(Entries taken from a collection)

★ ★ ★ ★

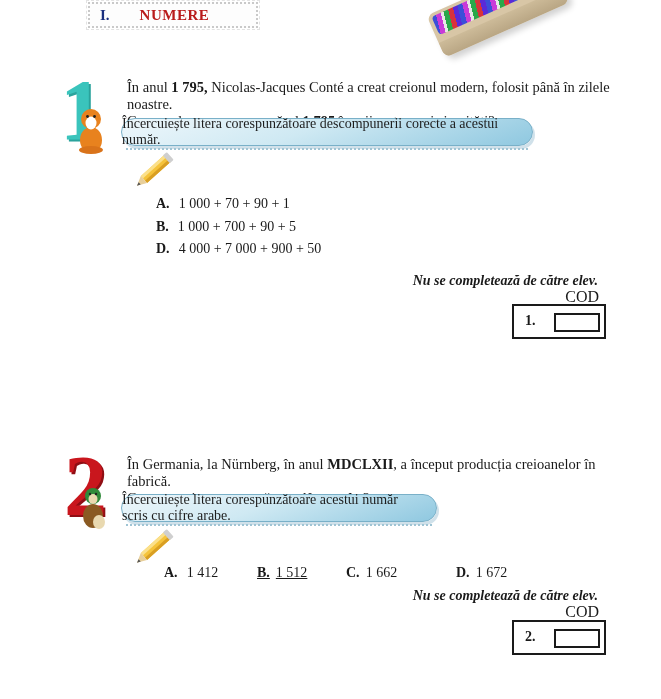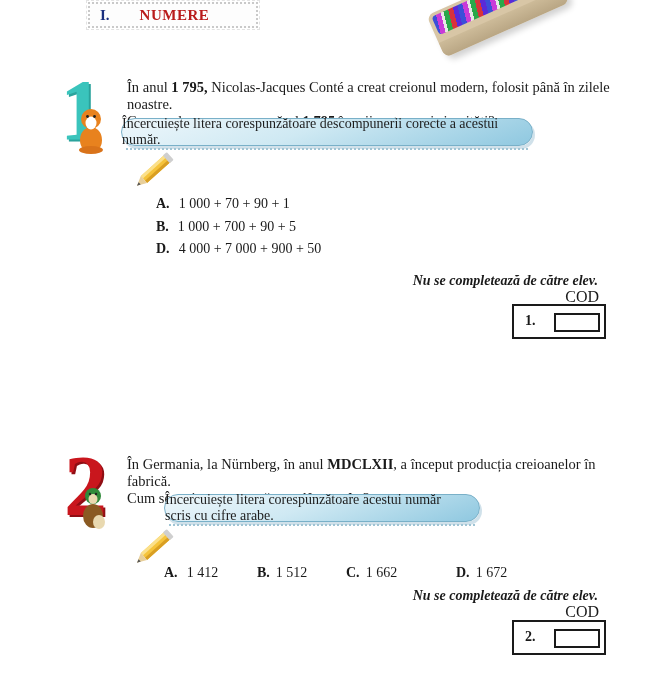--- a/index.html
+++ b/index.html
@@ -172,7 +172,7 @@
     <span>Cum se scrie acest număr cu </span><b>cifre arabe</b><span>?</span>
   </div>
 
-  <div class="instruction-box" style="top:494px; width:316px;margin-left:43px;">
+  <div class="instruction-box" style="top:494px; width:316px;">
     <span>Încercuiește litera corespunzătoare acestui număr scris cu cifre arabe.</span>
   </div>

★ ★ ★ ★

EXERCISE REQUIREMENTS -> Total lines holding "cifre" in the records: report this figure alone.

THE COMPLETED TASK -> 2